FineWeb2: One Pipeline to Scale Them All — Adapting Pre-Training Data Processing to Every Language

arXiv:2506.20920v1 Announce Type: new Abstract: Pre-training state-of-the-art large language models (LLMs) requires vast amounts of clean and diverse text data. While the open development of large high-quality English pre-training datasets has seen substantial recent progress, training performant multilingual LLMs remains a challenge, in large part due to the inherent difficulty of tailoring filtering and deduplication pipelines to a large number of languages.

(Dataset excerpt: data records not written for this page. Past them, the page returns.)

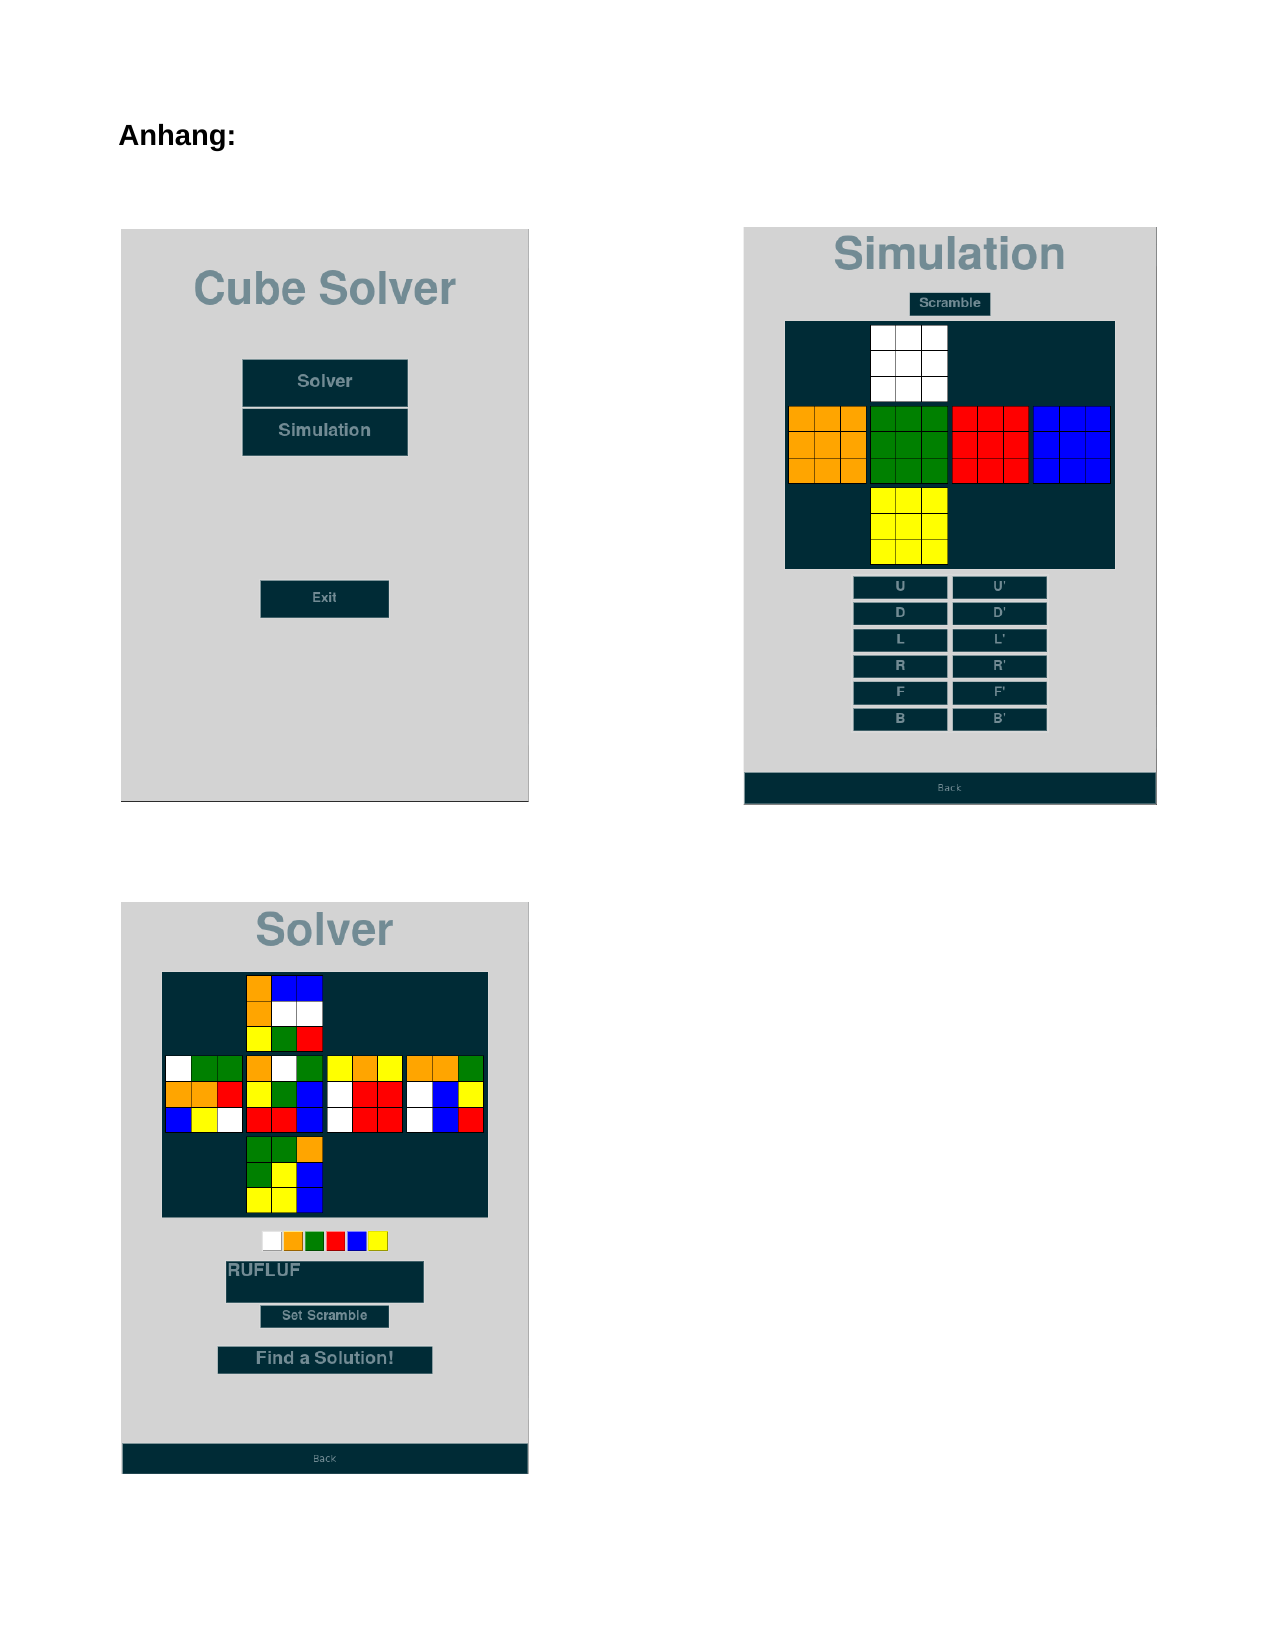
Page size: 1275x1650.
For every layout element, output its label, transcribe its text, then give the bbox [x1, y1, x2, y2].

picture [121, 229, 529, 802]
text [118, 227, 532, 805]
picture [743, 227, 1157, 805]
text [118, 900, 532, 1477]
picture [121, 902, 529, 1474]
text Anhang: [118, 118, 1157, 152]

In this work, we introduce a new pre-training dataset curation pipeline based on FineWeb that can be automatically adapted to support any language. We extensively ablate our pipeline design choices on a set of nine diverse languages, guided by a set of meaningful and informative evaluation tasks that were chosen through a novel selection process based on measurable criteria. Ultimately, we show that our pipeline can be used to create non-English corpora that produce more performant models than prior datasets. We additionally introduce a straightforward and principled approach to rebalance datasets that takes into consideration both duplication count and quality, providing an additional performance uplift. Finally, we scale our pipeline to over 1000 languages using almost 100 Common Crawl snapshots to produce FineWeb2, a new 20 terabyte (5 billion document) multilingual dataset which we release along with our pipeline, training, and evaluation codebases.